_WRITTEN TASK 1_
Name the agents that the Arun tokenizer README says will share the tokenizer.

_EXTRACT PROVIDED_
Skip to content

SunayHegde2006/Arun

Repository files navigation

Arun — Custom Tokenizer

Blueprint: custom-tokenizer-blueprint-v4-final.md — Final
Hardware target: RTX 3060 12 GB VRAM · 16–32 GB RAM · NVMe SSD
Budget: ₹0 — all tools, datasets, frameworks are free
Primary language: Rust
Secondary: Python (Morfessor, corpus pipeline, BPE training, PyO3 bindings, OPUS proxy)


Purpose

Single shared tokenizer for the Hierarchical Multi-Agent AI System (Orchestrator, Math, Code, Debug+QA, Finance agents). Supersedes blueprint v1–v3.

Key properties:

  • 52,000 vocabulary (u16 IDs — 2 bytes each)
  • O(n) BPE via bpe = "0.3" (github/rust-gems, MIT)
  • MorphBPE: Morfessor 2.0 boundary enforcement
  • F-gram compression: top-1,488 phrases via Aho-Corasick (daachorse)

_RECORDS FOR THE TASK_
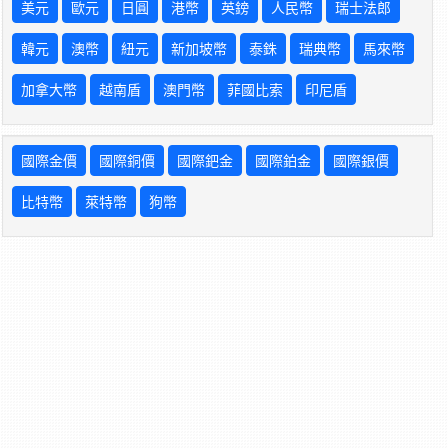
美元
歐元
日圓
港幣
英鎊
人民幣
瑞士法郎
韓元
澳幣
紐元
新加坡幣
泰銖
瑞典幣
馬來幣
加拿大幣
越南盾
澳門幣
菲國比索
印尼盾
國際金價
國際銅價
國際鈀金
國際鉑金
國際銀價
比特幣
萊特幣
狗幣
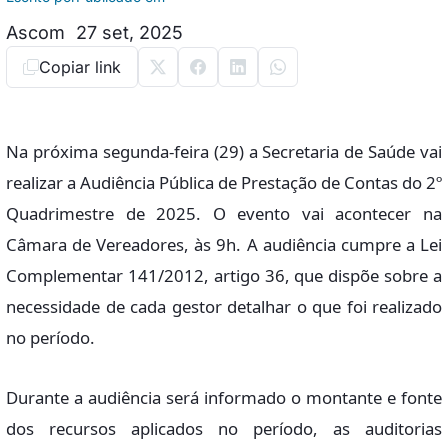
Ascom
27 set, 2025
Copiar link
Na próxima segunda-feira (29) a Secretaria de Saúde vai
realizar a Audiência Pública de Prestação de Contas do 2º
Quadrimestre de 2025. O evento vai acontecer na
Câmara de Vereadores, às 9h. A audiência cumpre a Lei
Complementar 141/2012, artigo 36, que dispõe sobre a
necessidade de cada gestor detalhar o que foi realizado
no período.
Durante a audiência será informado o montante e fonte
dos recursos aplicados no período, as auditorias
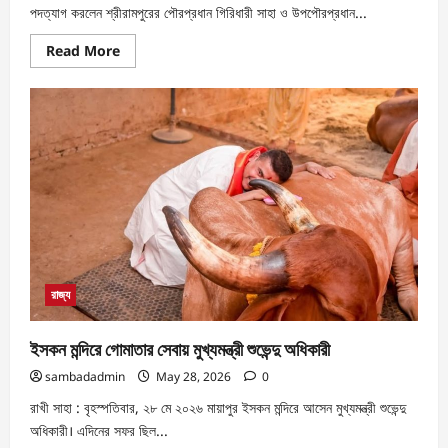
পদত্যাগ করলেন শ্রীরামপুরের পৌরপ্রধান গিরিধারী সাহা ও উপপৌরপ্রধান...
Read More
রাজ্য
ইসকন মন্দিরে গোমাতার সেবায় মুখ্যমন্ত্রী শুভেন্দু অধিকারী
sambadadmin
May 28, 2026
0
রাখী সাহা : বৃহস্পতিবার, ২৮ মে ২০২৬ মায়াপুর ইসকন মন্দিরে আসেন মুখ্যমন্ত্রী শুভেন্দু
অধিকারী। এদিনের সফর ছিল...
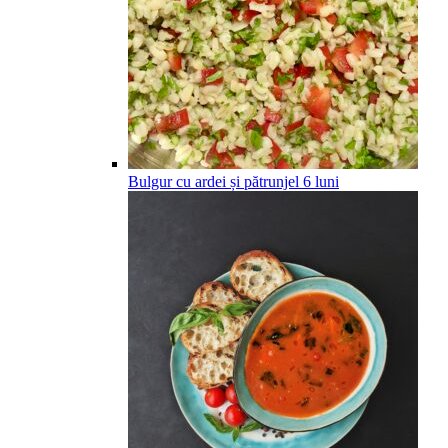
Bulgur cu ardei și pătrunjel
6
luni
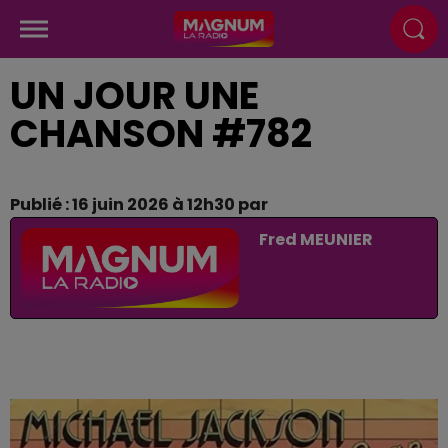
UN JOUR UNE
CHANSON #782
Publié : 16 juin 2026 à 12h30 par
Fred MEUNIER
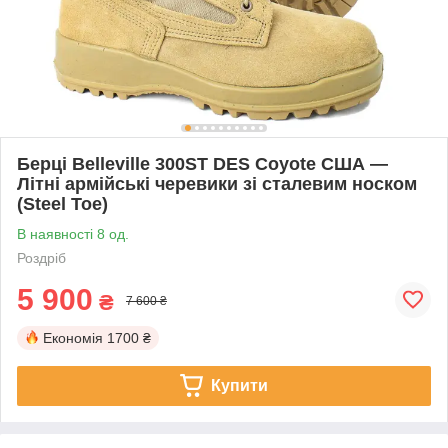
Берці Belleville 300ST DES Coyote США —
Літні армійські черевики зі сталевим носком
(Steel Toe)
В наявності 8 од.
Роздріб
5 900
₴
7 600 ₴
Економія
1700 ₴
Купити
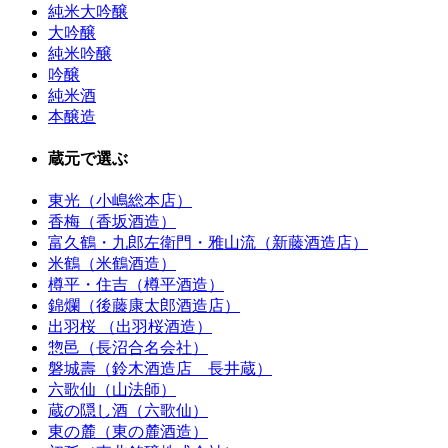
純米大吟醸
大吟醸
純米吟醸
吟醸
純米酒
本醸造
蔵元で選ぶ
東光（小嶋総本店）
香梅（香坂酒造）
富久鶴・九郎左衛門・雅山流（新藤酒造店）
米鶴（米鶴酒造）
樽平・住吉（樽平酒造）
錦爛（後藤康太郎酒造店）
出羽桜 （出羽桜酒造）
惣邑（長沼合名会社）
磐城壽（鈴木酒造店 長井蔵）
六歌仙（山法師）
蔵の隠し酒（六歌仙）
東の麓（東の麓酒造）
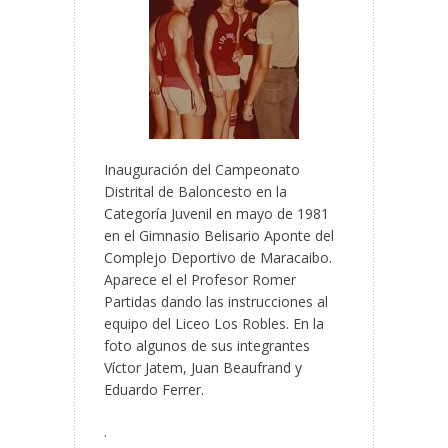
Inauguración del Campeonato
Distrital de Baloncesto en la
Categoría Juvenil en mayo de 1981
en el Gimnasio Belisario Aponte del
Complejo Deportivo de Maracaibo.
Aparece el el Profesor Romer
Partidas dando las instrucciones al
equipo del Liceo Los Robles. En la
foto algunos de sus integrantes
Víctor Jatem, Juan Beaufrand y
Eduardo Ferrer.
.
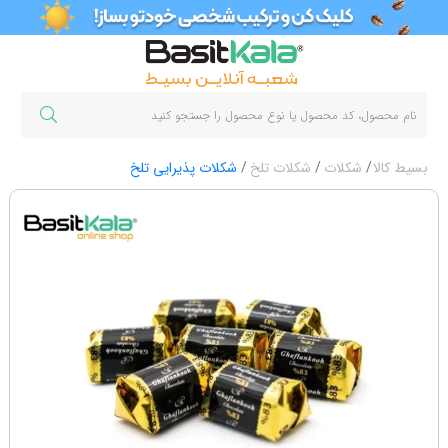
بسیط کالا
شکلات
شکلات تلخ
شکلات پذیرایی تلخ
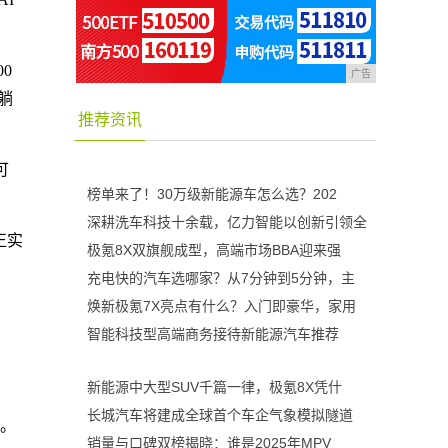
0
广告
躺
推荐资讯
可
榜单来了！30万级新能源车怎么选？202
深耕洗车科技十余载，亿力智能以创新引领全
正实
极氪8X双旗舰成型，高端市场BBA迎来强
充电快的汽车选哪家？从7分钟到5分钟，主
焕新极氪7X亮点有什么？入门即豪华，家用
智能科技型高端商务接待新能源汽车推荐
新能源中大型SUV千篇一律，极氪8X凭什
长城汽车将建成全球首个车企气象模拟隧道
验。
销量与口碑双榜揭晓：谁是2025年MPV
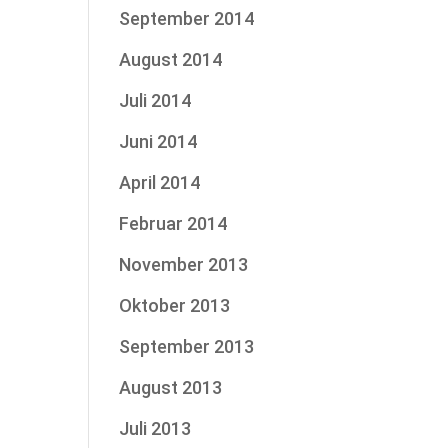
September 2014
August 2014
Juli 2014
Juni 2014
April 2014
Februar 2014
November 2013
Oktober 2013
September 2013
August 2013
Juli 2013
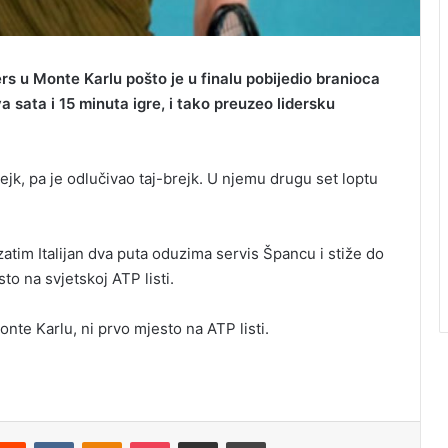
ters u Monte Karlu pošto je u finalu pobijedio branioca
 sata i 15 minuta igre, i tako preuzeo lidersku
jk, pa je odlučivao taj-brejk. U njemu drugu set loptu
zatim Italijan dva puta oduzima servis Špancu i stiže do
o na svjetskoj ATP listi.
onte Karlu, ni prvo mjesto na ATP listi.
Reddit
VKontakte
Odnoklassniki
Pocket
Podijeli putem Emaila
Odštampaj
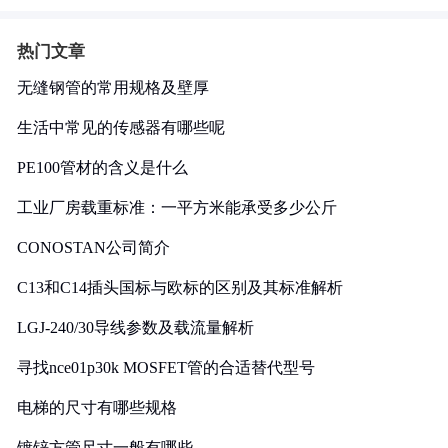
热门文章
无缝钢管的常用规格及壁厚
生活中常见的传感器有哪些呢
PE100管材的含义是什么
工业厂房载重标准：一平方米能承受多少公斤
CONOSTAN公司简介
C13和C14插头国标与欧标的区别及其标准解析
LGJ-240/30导线参数及载流量解析
寻找nce01p30k MOSFET管的合适替代型号
电梯的尺寸有哪些规格
镀锌方管尺寸一般有哪些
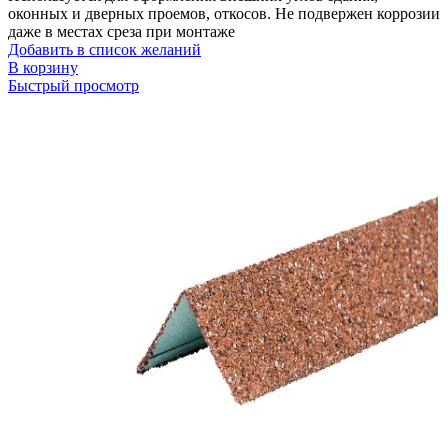
оконных и дверных проемов, откосов. Не подвержен коррозии
даже в местах среза при монтаже
Добавить в список желаний
В корзину
Быстрый просмотр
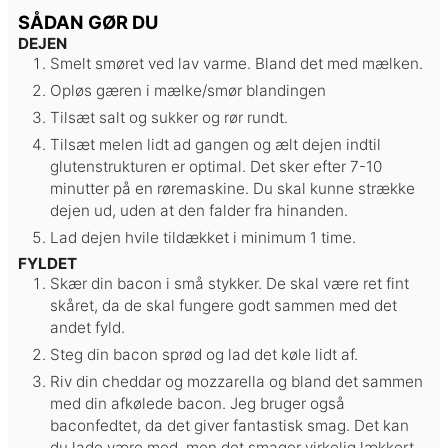
SÅDAN GØR DU
DEJEN
Smelt smøret ved lav varme. Bland det med mælken.
Opløs gæren i mælke/smør blandingen
Tilsæt salt og sukker og rør rundt.
Tilsæt melen lidt ad gangen og ælt dejen indtil
glutenstrukturen er optimal. Det sker efter 7-10
minutter på en røremaskine. Du skal kunne strække
dejen ud, uden at den falder fra hinanden.
Lad dejen hvile tildækket i minimum 1 time.
FYLDET
Skær din bacon i små stykker. De skal være ret fint
skåret, da de skal fungere godt sammen med det
andet fyld.
Steg din bacon sprød og lad det køle lidt af.
Riv din cheddar og mozzarella og bland det sammen
med din afkølede bacon. Jeg bruger også
baconfedtet, da det giver fantastisk smag. Det kan
du lade være med, men det smager virkelig lækkert.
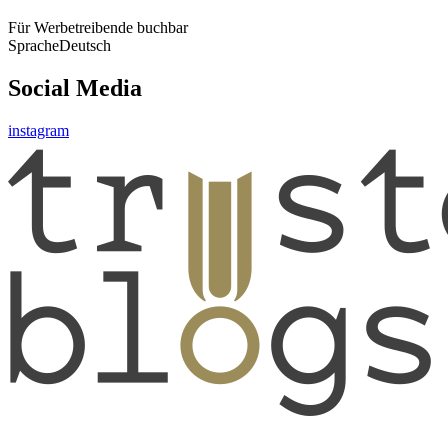
Für Werbetreibende buchbar
Sprache
Deutsch
Social Media
instagram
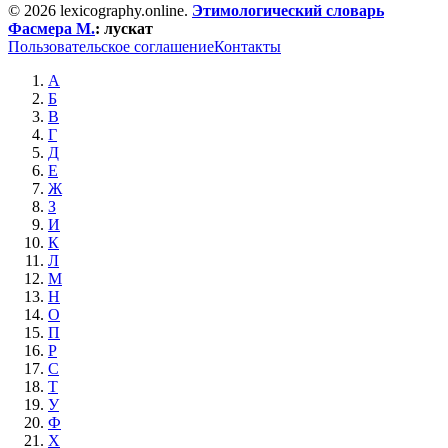
© 2026 lexicography.online.
Этимологический словарь
Фасмера М.
:
лускат
Пользовательское соглашение
Контакты
А
Б
В
Г
Д
Е
Ж
З
И
К
Л
М
Н
О
П
Р
С
Т
У
Ф
Х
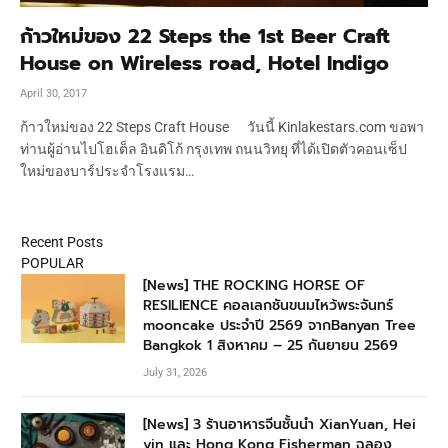
ก้าวใหม่ของ 22 Steps the 1st Beer Craft
House on Wireless road, Hotel Indigo
April 30, 2017
ก้าวใหม่ของ 22 Steps Craft House วันนี้ Kinlakestars.com ขอพา
ท่านผู้อ่านไปโฮเต็ล อินดิโก้ กรุงเทพ ถนนวิทยุ ที่ได้เปิดตัวคอนเซ็ป
ใหม่ของบาร์ประจำโรงแรม…
Recent Posts
POPULAR
[News] THE ROCKING HORSE OF
RESILIENCE คอลเลกชันขนมไหว้พระจันทร์
mooncake ประจำปี 2569 จากBanyan Tree
Bangkok 1 สิงหาคม – 25 กันยายน 2569
July 31, 2026
[News] 3 ร้านอาหารจีนชั้นนำ XianYuan, Hei
yin และ Hong Kong Fisherman ฉลอง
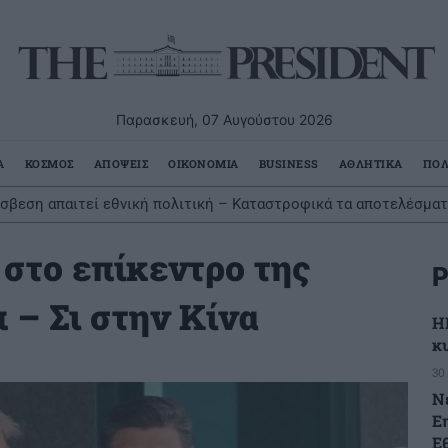
Παρασκευή, 07 Αυγούστου 2026
Α
ΚΟΣΜΟΣ
ΑΠΟΨΕΙΣ
ΟΙΚΟΝΟΜΙΑ
BUSINESS
ΑΘΛΗΤΙΚΑ
ΠΟΛ
σβεση απαιτεί εθνική πολιτική – Καταστροφικά τα αποτελέσμα
: Το πρόγραμμα του δεύτερου προκριματικού γύρου
στο επίκεντρο της
Ρ
 – Σι στην Κίνα
Η
κ
30
Ν
Ε
Ε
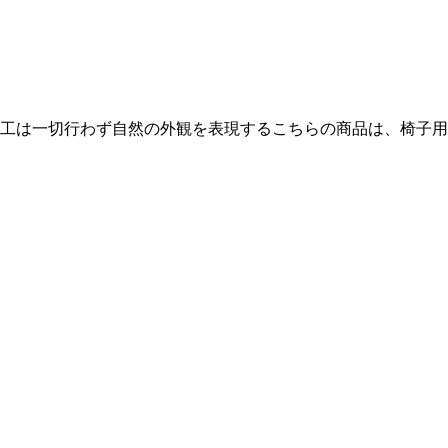
工は一切行わず自然の外観を表現するこちらの商品は、椅子用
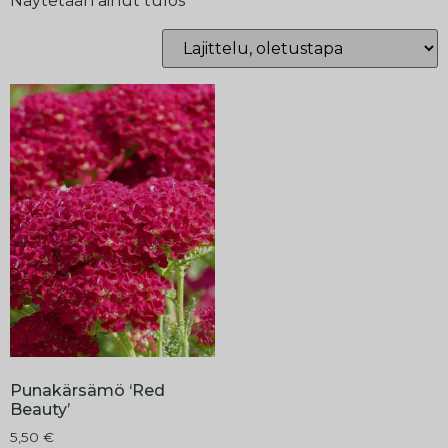
Näytetään ainut tulos
Punakärsämö ‘Red
Beauty’
5,50
€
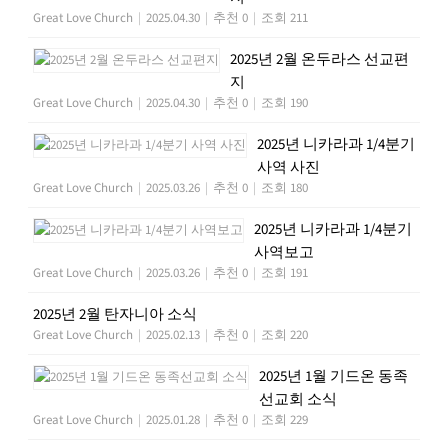
Great Love Church
|
2025.04.30
|
추천 0
|
조회 211
2025년 2월 온두라스 선교편
지
Great Love Church
|
2025.04.30
|
추천 0
|
조회 190
2025년 니카라과 1/4분기
사역 사진
Great Love Church
|
2025.03.26
|
추천 0
|
조회 180
2025년 니카라과 1/4분기
사역보고
Great Love Church
|
2025.03.26
|
추천 0
|
조회 191
2025년 2월 탄자니아 소식
Great Love Church
|
2025.02.13
|
추천 0
|
조회 220
2025년 1월 기드온 동족
선교회 소식
Great Love Church
|
2025.01.28
|
추천 0
|
조회 229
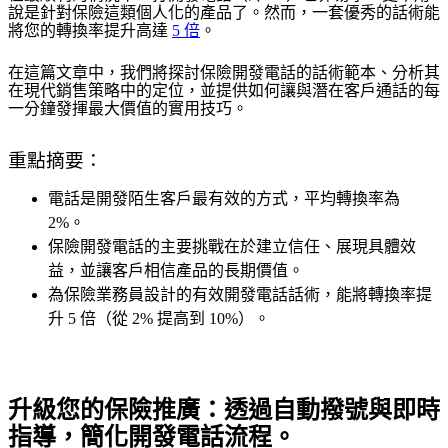
說是針對保險這類個人化的產品了。然而，一套優秀的話術能
將您的轉換率提升高達
5 倍
。
在這篇文章中，我們將探討保險開發電話的話術範本、分析其
在現代銷售策略中的定位，並提供如何讓與潛在客戶通話的每
一分鐘發揮最大價值的實用技巧。
重點摘要：
電話是開發陌生客戶最有效的方式，平均轉換率為
2%。
保險開發電話的主要挑戰在於建立信任、展現具體效
益，並讓客戶相信產品的長期價值。
為保險業務員設計的有效開發電話話術，能將轉換率提
升 5 倍（從 2% 提高到 10%）。
升級您的保險推廣：透過自動撥號與即時
指導，簡化開發電話流程。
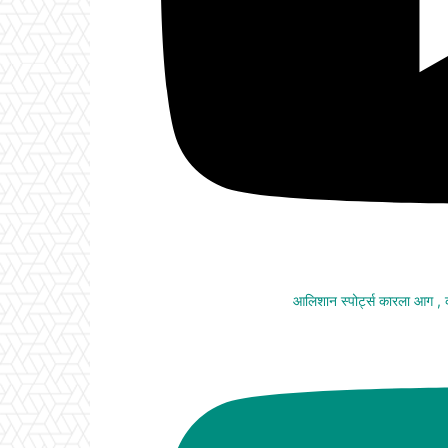
आलिशान स्पोर्ट्स कारला आग ,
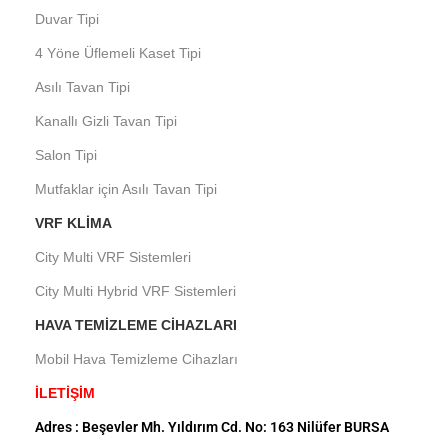
Duvar Tipi
4 Yöne Üflemeli Kaset Tipi
Asılı Tavan Tipi
Kanallı Gizli Tavan Tipi
Salon Tipi
Mutfaklar için Asılı Tavan Tipi
VRF KLIMA
City Multi VRF Sistemleri
City Multi Hybrid VRF Sistemleri
HAVA TEMIZLEME CIHAZLARI
Mobil Hava Temizleme Cihazları
İLETİŞİM
Adres : Beşevler Mh. Yıldırım Cd. No: 163 Nilüfer BURSA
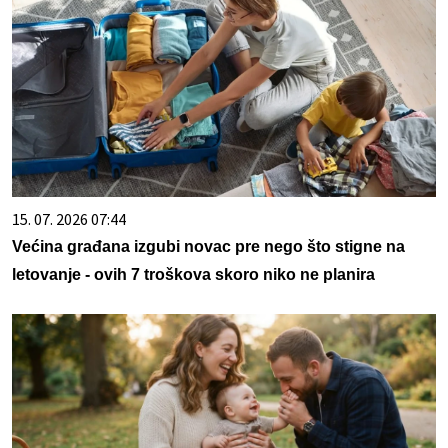
15. 07. 2026 07:44
Većina građana izgubi novac pre nego što stigne na
letovanje - ovih 7 troškova skoro niko ne planira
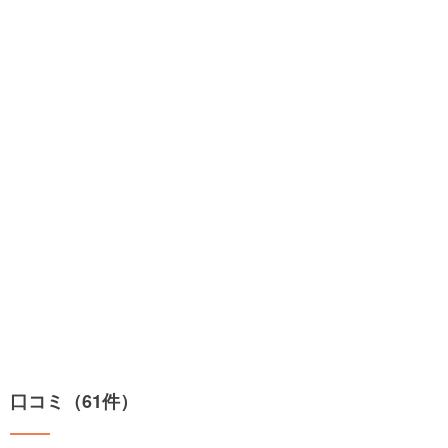
口コミ（61件）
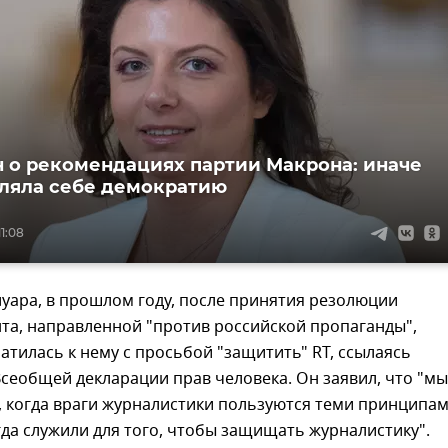
 о рекомендациях партии Макрона: иначе
ляла себе демократию
11:08
уара, в прошлом году, после принятия резолюции
та, направленной "против российской пропаганды",
тилась к нему с просьбой "защитить" RT, ссылаясь
Всеобщей декларации прав человека. Он заявил, что "мы
, когда враги журналистики пользуются теми принципам
да служили для того, чтобы защищать журналистику".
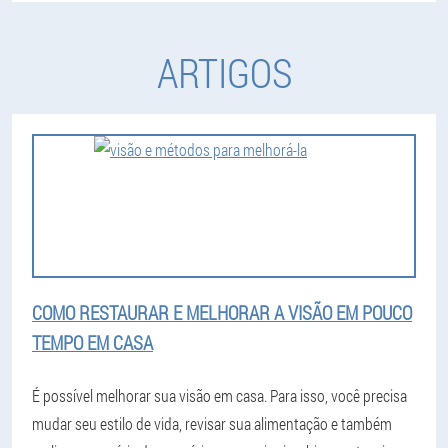
ARTIGOS
COMO RESTAURAR E MELHORAR A VISÃO EM POUCO
TEMPO EM CASA
É possível melhorar sua visão em casa. Para isso, você precisa
mudar seu estilo de vida, revisar sua alimentação e também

_WRITTEN TASK 2_
Please give the lines of the records as a numbered list, starting with the line with "Παρασκευή, 07 Αυγούστου 2026" and going on through the line with "आलिशान स्पोर्ट्स कारला". Leave out blank lines and the pictures.

_TASK SOLUTION 1_
Orchestrator, Math, Code, Debug+QA, Finance

_TASK SOLUTION 2_
1. Παρασκευή, 07 Αυγούστου 2026
2. Α
3. ΚΟΣΜΟΣ
4. ΑΠΟΨΕΙΣ
5. ΟΙΚΟΝΟΜΙΑ
6. BUSINESS
7. ΑΘΛΗΤΙΚΑ
8. ΠΟΛ
9. σβεση απαιτεί εθνική πολιτική – Καταστροφικά τα αποτελέσμα
10. : Το πρόγραμμα του δεύτερου προκριματικού γύρου
11. στο επίκεντρο της
12. Ρ
13.  – Σι στην Κίνα
14. Η
15. κ
16. 30
17. Ν
18. Ε
19. Ε
20. 工は一切行わず自然の外観を表現するこちらの商品は、椅子用
21. Näytetään ainut tulos
22. Punakärsämö ‘Red
23. Beauty’
24. 5,50
25. €
26. Great Love Church
27. |
28. 2025.04.30
29. |
30. 추천 0
31. |
32. 조회 211
33. 2025년 2월 온두라스 선교편
34. 지
35. Great Love Church
36. |
37. 2025.04.30
38. |
39. 추천 0
40. |
41. 조회 190
42. 2025년 니카라과 1/4분기
43. 사역 사진
44. Great Love Church
45. |
46. 2025.03.26
47. |
48. 추천 0
49. |
50. 조회 180
51. 2025년 니카라과 1/4분기
52. 사역보고
53. Great Love Church
54. |
55. 2025.03.26
56. |
57. 추천 0
58. |
59. 조회 191
60. 2025년 2월 탄자니아 소식
61. Great Love Church
62. |
63. 2025.02.13
64. |
65. 추천 0
66. |
67. 조회 220
68. 2025년 1월 기드온 동족
69. 선교회 소식
70. Great Love Church
71. |
72. 2025.01.28
73. |
74. 추천 0
75. |
76. 조회 229
77. 說是針對保險這類個人化的產品了。然而，一套優秀的話術能
78. 將您的轉換率提升高達
79. 5 倍
80. 。
81. 在這篇文章中，我們將探討保險開發電話的話術範本、分析其
82. 在現代銷售策略中的定位，並提供如何讓與潛在客戶通話的每
83. 一分鐘發揮最大價值的實用技巧。
84. 重點摘要：
85. 電話是開發陌生客戶最有效的方式，平均轉換率為
86. 2%。
87. 保險開發電話的主要挑戰在於建立信任、展現具體效
88. 益，並讓客戶相信產品的長期價值。
89. 為保險業務員設計的有效開發電話話術，能將轉換率提
90. 升 5 倍（從 2% 提高到 10%）。
91. 升級您的保險推廣：透過自動撥號與即時
92. 指導，簡化開發電話流程。
93. आलिशान स्पोर्ट्स कारला आग ,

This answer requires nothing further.